Required work — After locating the line with "focal_35mm: 27", set down that line and all the lines that follow it, unchanged, to the end of the records; omit the pictures.

Data section —
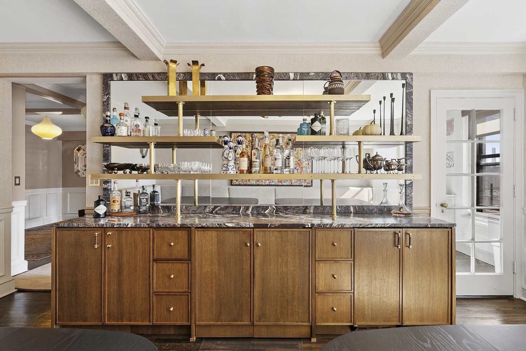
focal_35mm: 17
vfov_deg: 70.5
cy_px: 176
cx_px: 263
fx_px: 249
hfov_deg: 93.2
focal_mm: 17
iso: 800
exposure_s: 1/15
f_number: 10
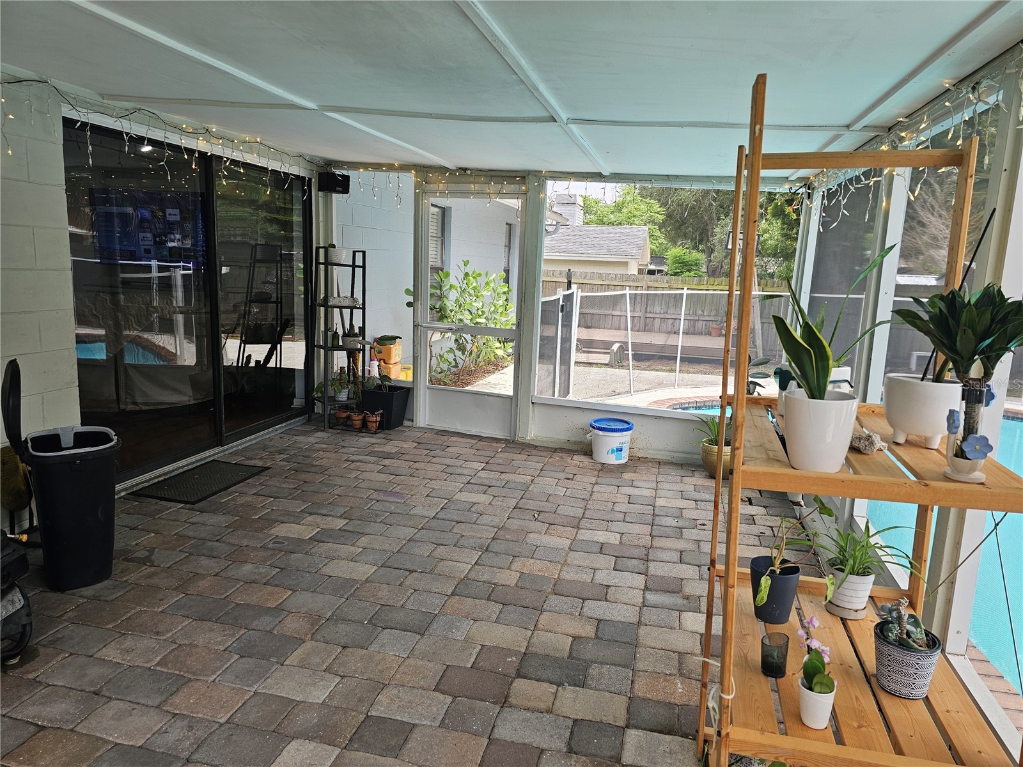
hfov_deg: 73.9
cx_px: 512
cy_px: 384
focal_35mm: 23
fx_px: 680
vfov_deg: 58.9
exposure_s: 1/180
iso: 50
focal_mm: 6.3
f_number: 1.7
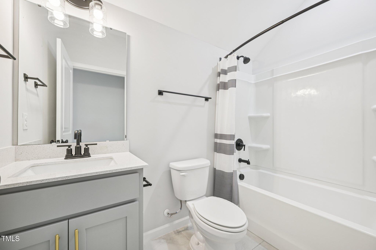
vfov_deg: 81.2
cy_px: 125
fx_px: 146
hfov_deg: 104.3
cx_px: 188
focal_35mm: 14
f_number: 8
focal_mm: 14
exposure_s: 1/15
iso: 320
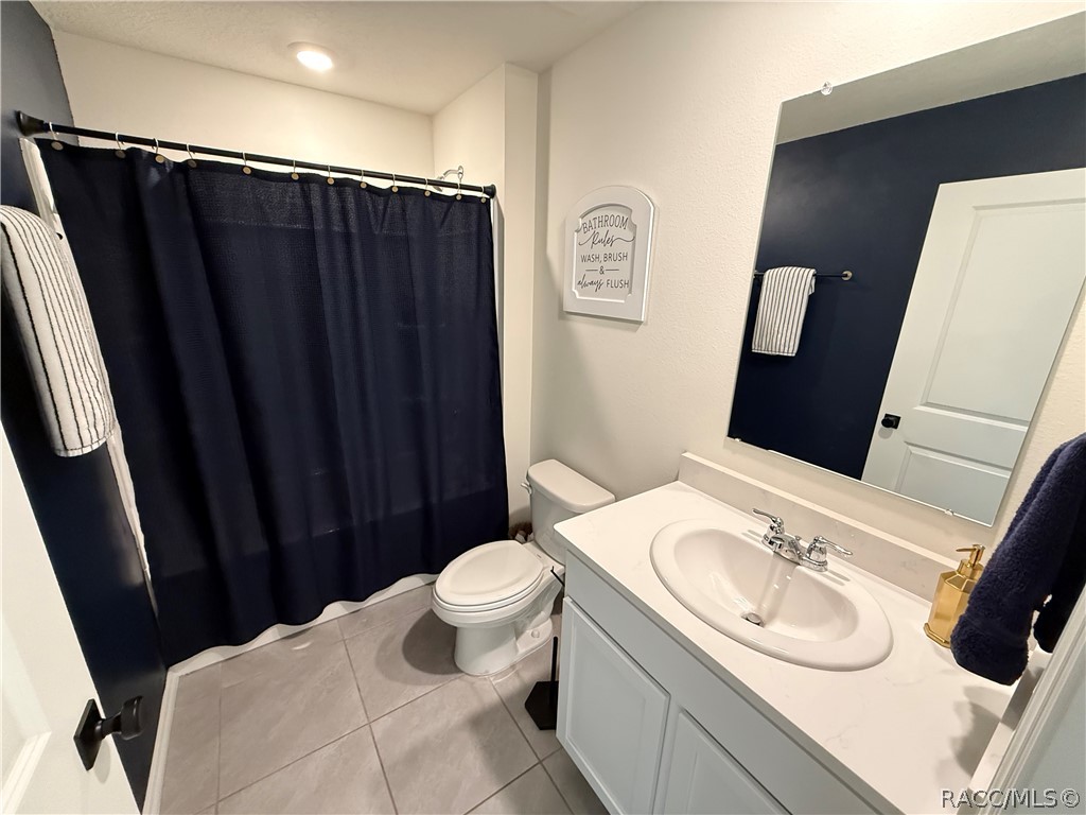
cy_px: 408
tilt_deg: -16.5
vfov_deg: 85.7
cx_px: 543
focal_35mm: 14
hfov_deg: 102.1
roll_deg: -1.7
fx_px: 439
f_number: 2.2
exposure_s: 1/60
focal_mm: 2.22
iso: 640
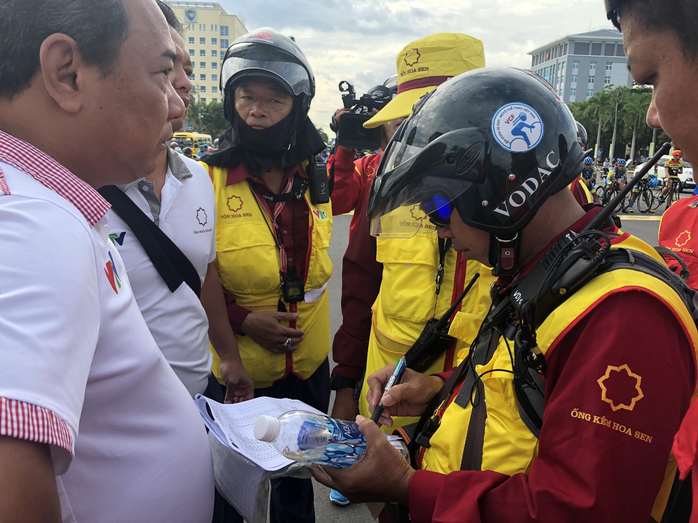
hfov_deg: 63.4
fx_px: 565
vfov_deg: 49.7
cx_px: 349
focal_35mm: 28
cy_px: 262
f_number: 1.8
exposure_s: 1/475
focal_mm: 4
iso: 20
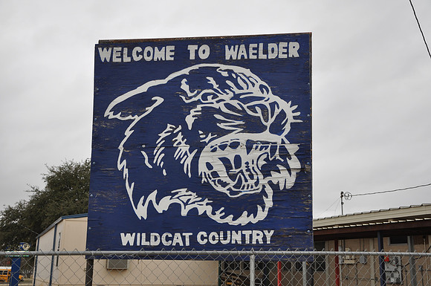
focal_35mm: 51
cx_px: 216
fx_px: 610
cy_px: 143
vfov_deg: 26.4
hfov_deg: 38.9
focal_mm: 34
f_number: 6.3
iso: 200
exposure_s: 1/40
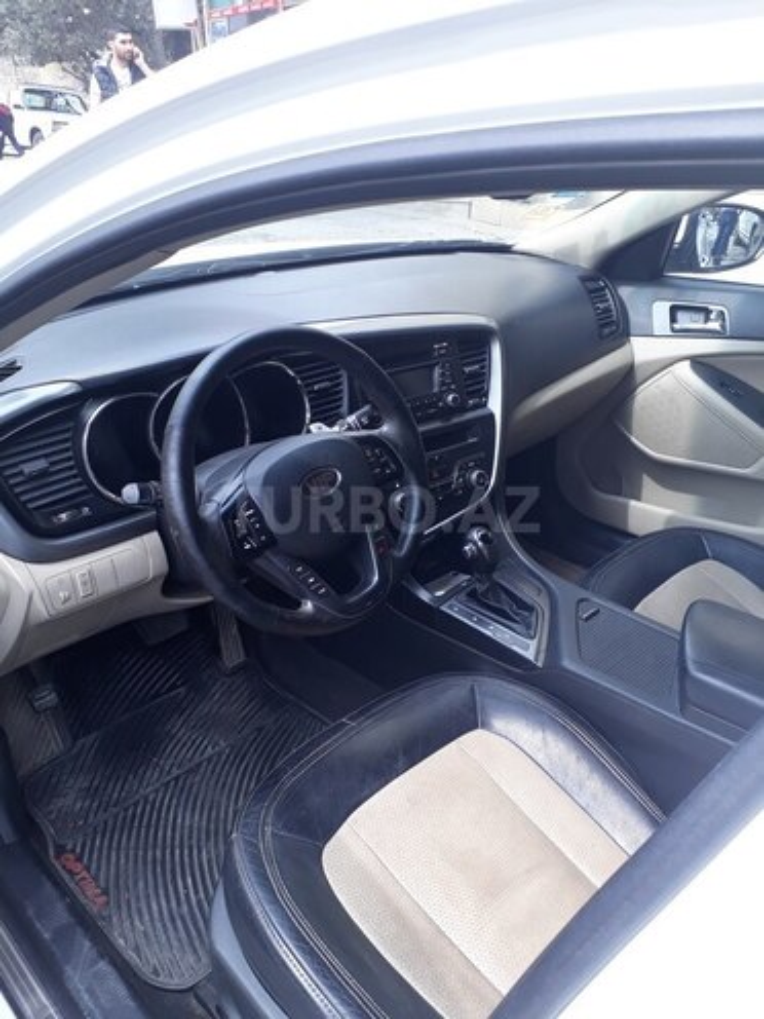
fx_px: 795
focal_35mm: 27
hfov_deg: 51.4
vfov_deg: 65.3
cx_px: 382
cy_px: 510
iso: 40
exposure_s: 1/192
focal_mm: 3.6
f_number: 1.9
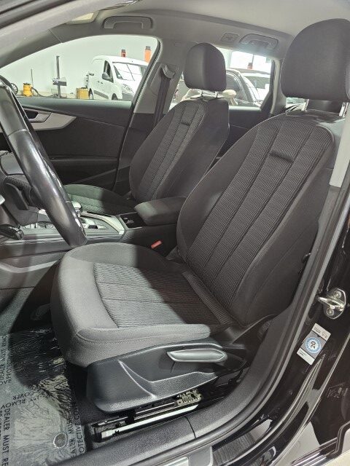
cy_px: 233
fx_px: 310
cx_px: 175
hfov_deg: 58.9
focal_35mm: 23
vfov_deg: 73.9
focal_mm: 6.3
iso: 640
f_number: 1.7
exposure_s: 1/100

Task result —
focal_35mm: 27
hfov_deg: 51.4
vfov_deg: 65.3
cx_px: 382
cy_px: 510
iso: 40
exposure_s: 1/192
focal_mm: 3.6
f_number: 1.9
cy_px: 233
fx_px: 310
cx_px: 175
hfov_deg: 58.9
focal_35mm: 23
vfov_deg: 73.9
focal_mm: 6.3
iso: 640
f_number: 1.7
exposure_s: 1/100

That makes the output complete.